25 research outputs found
Blood Pressure Trajectories and Outcomes After Endovascular Thrombectomy for Acute Ischemic Stroke
BACKGROUND:
Data on systolic blood pressure (SBP) trajectories in the first 24 hours after endovascular thrombectomy (EVT) in acute ischemic stroke are limited. We sought to identify these trajectories and their relationship to outcomes.
METHODS:
We combined individual-level data from 5 studies of patients with acute ischemic stroke who underwent EVT and had individual blood pressure values after the end of the procedure. We used group-based trajectory analysis to identify the number and shape of SBP trajectories post-EVT. We used mixed effects regression models to identify associations between trajectory groups and outcomes adjusting for potential confounders and reported the respective adjusted odds ratios (aORs) and common odds ratios.
══════════
**REQUIRED ACTION 1:**
Answer these questions about the abstract on blood pressure after thrombectomy:
(a) How many studies supplied the combined individual-level data?
(b) What time window after endovascular thrombectomy do the systolic blood pressure trajectories cover?
(c) Which analysis method identified the number and shape of the trajectories?
**REQUIRED ACTION 2:**
From the abstract on blood pressure after thrombectomy, reproduce the text starting at "25 research outputs" and ending at "common odds ratios.".

Stored records:
══════════
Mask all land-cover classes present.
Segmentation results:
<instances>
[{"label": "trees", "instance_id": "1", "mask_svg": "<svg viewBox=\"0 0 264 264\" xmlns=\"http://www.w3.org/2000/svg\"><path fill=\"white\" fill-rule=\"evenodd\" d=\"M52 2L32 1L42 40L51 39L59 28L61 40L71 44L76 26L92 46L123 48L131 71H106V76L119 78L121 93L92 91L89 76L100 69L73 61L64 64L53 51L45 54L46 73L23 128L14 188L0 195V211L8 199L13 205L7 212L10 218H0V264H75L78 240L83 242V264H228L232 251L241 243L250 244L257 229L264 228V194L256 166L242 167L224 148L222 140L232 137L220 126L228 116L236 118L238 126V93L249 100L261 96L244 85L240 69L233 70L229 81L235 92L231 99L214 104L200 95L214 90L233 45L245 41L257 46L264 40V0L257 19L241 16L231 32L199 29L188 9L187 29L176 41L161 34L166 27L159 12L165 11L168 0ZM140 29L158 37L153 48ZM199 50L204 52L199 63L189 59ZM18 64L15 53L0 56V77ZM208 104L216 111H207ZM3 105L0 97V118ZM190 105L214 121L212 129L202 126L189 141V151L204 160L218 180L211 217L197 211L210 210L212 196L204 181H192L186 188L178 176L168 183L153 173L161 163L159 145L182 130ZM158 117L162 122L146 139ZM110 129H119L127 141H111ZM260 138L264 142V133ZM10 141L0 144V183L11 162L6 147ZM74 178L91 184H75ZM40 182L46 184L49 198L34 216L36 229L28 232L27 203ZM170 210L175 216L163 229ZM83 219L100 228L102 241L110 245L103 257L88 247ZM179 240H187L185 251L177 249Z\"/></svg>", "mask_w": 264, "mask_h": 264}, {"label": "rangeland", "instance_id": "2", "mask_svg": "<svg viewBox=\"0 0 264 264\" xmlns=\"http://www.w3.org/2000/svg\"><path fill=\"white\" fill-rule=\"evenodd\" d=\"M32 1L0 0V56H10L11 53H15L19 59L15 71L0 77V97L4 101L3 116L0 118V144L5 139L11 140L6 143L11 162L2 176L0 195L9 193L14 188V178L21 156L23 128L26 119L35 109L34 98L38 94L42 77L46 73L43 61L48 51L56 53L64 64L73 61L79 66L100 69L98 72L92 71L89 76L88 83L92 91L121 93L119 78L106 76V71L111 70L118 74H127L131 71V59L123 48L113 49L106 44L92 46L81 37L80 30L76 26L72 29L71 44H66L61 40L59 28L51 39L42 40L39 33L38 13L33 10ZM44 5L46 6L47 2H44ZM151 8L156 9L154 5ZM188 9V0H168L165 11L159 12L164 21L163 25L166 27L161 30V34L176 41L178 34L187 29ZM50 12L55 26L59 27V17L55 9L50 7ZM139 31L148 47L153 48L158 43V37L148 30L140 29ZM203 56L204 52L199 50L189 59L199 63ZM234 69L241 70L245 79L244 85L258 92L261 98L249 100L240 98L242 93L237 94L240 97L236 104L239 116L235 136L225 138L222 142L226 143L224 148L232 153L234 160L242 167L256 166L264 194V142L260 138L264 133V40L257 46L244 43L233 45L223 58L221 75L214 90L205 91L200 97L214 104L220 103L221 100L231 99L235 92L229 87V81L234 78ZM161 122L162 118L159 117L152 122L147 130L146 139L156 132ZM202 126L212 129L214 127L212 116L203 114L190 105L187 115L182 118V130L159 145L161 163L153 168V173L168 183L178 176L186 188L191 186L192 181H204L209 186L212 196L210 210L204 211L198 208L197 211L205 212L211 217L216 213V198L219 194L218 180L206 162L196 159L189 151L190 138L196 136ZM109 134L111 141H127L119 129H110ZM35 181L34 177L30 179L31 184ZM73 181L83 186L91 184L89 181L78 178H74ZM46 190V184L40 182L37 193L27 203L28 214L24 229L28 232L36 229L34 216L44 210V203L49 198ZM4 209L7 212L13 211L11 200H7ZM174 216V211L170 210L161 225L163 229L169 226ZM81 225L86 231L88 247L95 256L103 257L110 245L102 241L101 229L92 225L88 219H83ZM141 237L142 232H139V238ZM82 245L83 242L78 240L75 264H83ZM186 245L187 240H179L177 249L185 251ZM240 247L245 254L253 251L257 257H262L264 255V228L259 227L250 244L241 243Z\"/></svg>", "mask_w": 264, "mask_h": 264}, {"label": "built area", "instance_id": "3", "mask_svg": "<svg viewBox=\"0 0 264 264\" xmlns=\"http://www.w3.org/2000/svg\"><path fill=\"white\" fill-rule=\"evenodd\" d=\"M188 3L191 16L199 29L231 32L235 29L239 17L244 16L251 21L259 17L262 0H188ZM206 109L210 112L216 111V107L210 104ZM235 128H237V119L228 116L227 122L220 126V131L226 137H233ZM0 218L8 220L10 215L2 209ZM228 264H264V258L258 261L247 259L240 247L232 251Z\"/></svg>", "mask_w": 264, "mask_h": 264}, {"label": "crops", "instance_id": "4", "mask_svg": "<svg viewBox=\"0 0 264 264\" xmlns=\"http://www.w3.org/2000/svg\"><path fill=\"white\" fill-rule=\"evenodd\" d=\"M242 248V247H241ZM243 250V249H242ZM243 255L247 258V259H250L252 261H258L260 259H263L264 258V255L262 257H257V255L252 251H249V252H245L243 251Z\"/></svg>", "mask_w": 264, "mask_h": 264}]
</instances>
══════════
**TASK RESULT 1:**
(a) 5 studies
(b) The first 24 hours
(c) Group-based trajectory analysis

**TASK RESULT 2:**
25 research outputs found
Blood Pressure Trajectories and Outcomes After Endovascular Thrombectomy for Acute Ischemic Stroke
BACKGROUND:
Data on systolic blood pressure (SBP) trajectories in the first 24 hours after endovascular thrombectomy (EVT) in acute ischemic stroke are limited. We sought to identify these trajectories and their relationship to outcomes.
METHODS:
We combined individual-level data from 5 studies of patients with acute ischemic stroke who underwent EVT and had individual blood pressure values after the end of the procedure. We used group-based trajectory analysis to identify the number and shape of SBP trajectories post-EVT. We used mixed effects regression models to identify associations between trajectory groups and outcomes adjusting for potential confounders and reported the respective adjusted odds ratios (aORs) and common odds ratios.